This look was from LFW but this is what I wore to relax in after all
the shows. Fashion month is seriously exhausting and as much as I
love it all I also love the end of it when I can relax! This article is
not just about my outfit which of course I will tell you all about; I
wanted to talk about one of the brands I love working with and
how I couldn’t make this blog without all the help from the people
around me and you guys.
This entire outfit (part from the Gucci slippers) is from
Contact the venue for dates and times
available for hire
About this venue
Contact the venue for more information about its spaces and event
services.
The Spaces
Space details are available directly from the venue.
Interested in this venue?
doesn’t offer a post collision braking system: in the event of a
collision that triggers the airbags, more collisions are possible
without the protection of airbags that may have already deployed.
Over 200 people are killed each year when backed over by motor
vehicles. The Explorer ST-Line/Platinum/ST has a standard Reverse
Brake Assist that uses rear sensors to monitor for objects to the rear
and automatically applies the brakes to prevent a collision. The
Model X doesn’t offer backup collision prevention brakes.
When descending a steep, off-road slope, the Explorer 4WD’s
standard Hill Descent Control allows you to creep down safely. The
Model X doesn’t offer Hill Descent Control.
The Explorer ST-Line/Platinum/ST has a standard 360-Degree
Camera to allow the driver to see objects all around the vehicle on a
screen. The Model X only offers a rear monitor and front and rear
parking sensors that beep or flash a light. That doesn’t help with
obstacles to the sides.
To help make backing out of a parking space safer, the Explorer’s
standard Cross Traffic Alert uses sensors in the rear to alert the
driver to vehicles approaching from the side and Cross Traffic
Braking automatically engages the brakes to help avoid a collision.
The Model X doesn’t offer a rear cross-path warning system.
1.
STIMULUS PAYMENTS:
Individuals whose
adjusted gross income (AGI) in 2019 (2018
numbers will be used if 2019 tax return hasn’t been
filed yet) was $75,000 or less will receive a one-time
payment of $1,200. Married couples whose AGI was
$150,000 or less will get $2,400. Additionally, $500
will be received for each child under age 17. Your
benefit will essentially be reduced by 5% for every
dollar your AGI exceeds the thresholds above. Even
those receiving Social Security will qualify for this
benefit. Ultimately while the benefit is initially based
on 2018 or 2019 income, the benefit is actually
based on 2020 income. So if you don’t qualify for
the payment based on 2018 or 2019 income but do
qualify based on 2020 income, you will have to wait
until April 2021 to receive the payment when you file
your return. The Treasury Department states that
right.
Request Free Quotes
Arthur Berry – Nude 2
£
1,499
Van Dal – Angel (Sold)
++++++++
**REQUIRED WORK:**
The full listing above should be transcribed exactly.

**RESPONSE TO THIS EXERCISE:**
This look was from LFW but this is what I wore to relax in after all
the shows. Fashion month is seriously exhausting and as much as I
love it all I also love the end of it when I can relax! This article is
not just about my outfit which of course I will tell you all about; I
wanted to talk about one of the brands I love working with and
how I couldn’t make this blog without all the help from the people
around me and you guys.
This entire outfit (part from the Gucci slippers) is from
Contact the venue for dates and times
available for hire
About this venue
Contact the venue for more information about its spaces and event
services.
The Spaces
Space details are available directly from the venue.
Interested in this venue?
doesn’t offer a post collision braking system: in the event of a
collision that triggers the airbags, more collisions are possible
without the protection of airbags that may have already deployed.
Over 200 people are killed each year when backed over by motor
vehicles. The Explorer ST-Line/Platinum/ST has a standard Reverse
Brake Assist that uses rear sensors to monitor for objects to the rear
and automatically applies the brakes to prevent a collision. The
Model X doesn’t offer backup collision prevention brakes.
When descending a steep, off-road slope, the Explorer 4WD’s
standard Hill Descent Control allows you to creep down safely. The
Model X doesn’t offer Hill Descent Control.
The Explorer ST-Line/Platinum/ST has a standard 360-Degree
Camera to allow the driver to see objects all around the vehicle on a
screen. The Model X only offers a rear monitor and front and rear
parking sensors that beep or flash a light. That doesn’t help with
obstacles to the sides.
To help make backing out of a parking space safer, the Explorer’s
standard Cross Traffic Alert uses sensors in the rear to alert the
driver to vehicles approaching from the side and Cross Traffic
Braking automatically engages the brakes to help avoid a collision.
The Model X doesn’t offer a rear cross-path warning system.
1.
STIMULUS PAYMENTS:
Individuals whose
adjusted gross income (AGI) in 2019 (2018
numbers will be used if 2019 tax return hasn’t been
filed yet) was $75,000 or less will receive a one-time
payment of $1,200. Married couples whose AGI was
$150,000 or less will get $2,400. Additionally, $500
will be received for each child under age 17. Your
benefit will essentially be reduced by 5% for every
dollar your AGI exceeds the thresholds above. Even
those receiving Social Security will qualify for this
benefit. Ultimately while the benefit is initially based
on 2018 or 2019 income, the benefit is actually
based on 2020 income. So if you don’t qualify for
the payment based on 2018 or 2019 income but do
qualify based on 2020 income, you will have to wait
until April 2021 to receive the payment when you file
your return. The Treasury Department states that
right.
Request Free Quotes
Arthur Berry – Nude 2
£
1,499
Van Dal – Angel (Sold)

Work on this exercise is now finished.